§ DIRECTIONS: Show all lines below holding the string "from".

§ DATASET EXTRACT:

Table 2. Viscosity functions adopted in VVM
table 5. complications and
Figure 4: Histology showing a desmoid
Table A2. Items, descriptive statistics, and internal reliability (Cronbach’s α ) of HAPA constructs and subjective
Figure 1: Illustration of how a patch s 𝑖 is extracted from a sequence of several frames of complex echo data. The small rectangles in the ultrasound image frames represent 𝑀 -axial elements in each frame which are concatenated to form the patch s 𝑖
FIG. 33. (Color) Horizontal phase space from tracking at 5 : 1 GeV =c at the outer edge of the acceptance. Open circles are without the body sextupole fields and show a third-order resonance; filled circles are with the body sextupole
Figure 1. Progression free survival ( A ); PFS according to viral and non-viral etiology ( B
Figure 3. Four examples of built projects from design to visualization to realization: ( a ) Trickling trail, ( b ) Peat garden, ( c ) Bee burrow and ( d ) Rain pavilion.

§ OUTPUT FOR THIS TASK:
Figure 1: Illustration of how a patch s 𝑖 is extracted from a sequence of several frames of complex echo data. The small rectangles in the ultrasound image frames represent 𝑀 -axial elements in each frame which are concatenated to form the patch s 𝑖
FIG. 33. (Color) Horizontal phase space from tracking at 5 : 1 GeV =c at the outer edge of the acceptance. Open circles are without the body sextupole fields and show a third-order resonance; filled circles are with the body sextupole
Figure 3. Four examples of built projects from design to visualization to realization: ( a ) Trickling trail, ( b ) Peat garden, ( c ) Bee burrow and ( d ) Rain pavilion.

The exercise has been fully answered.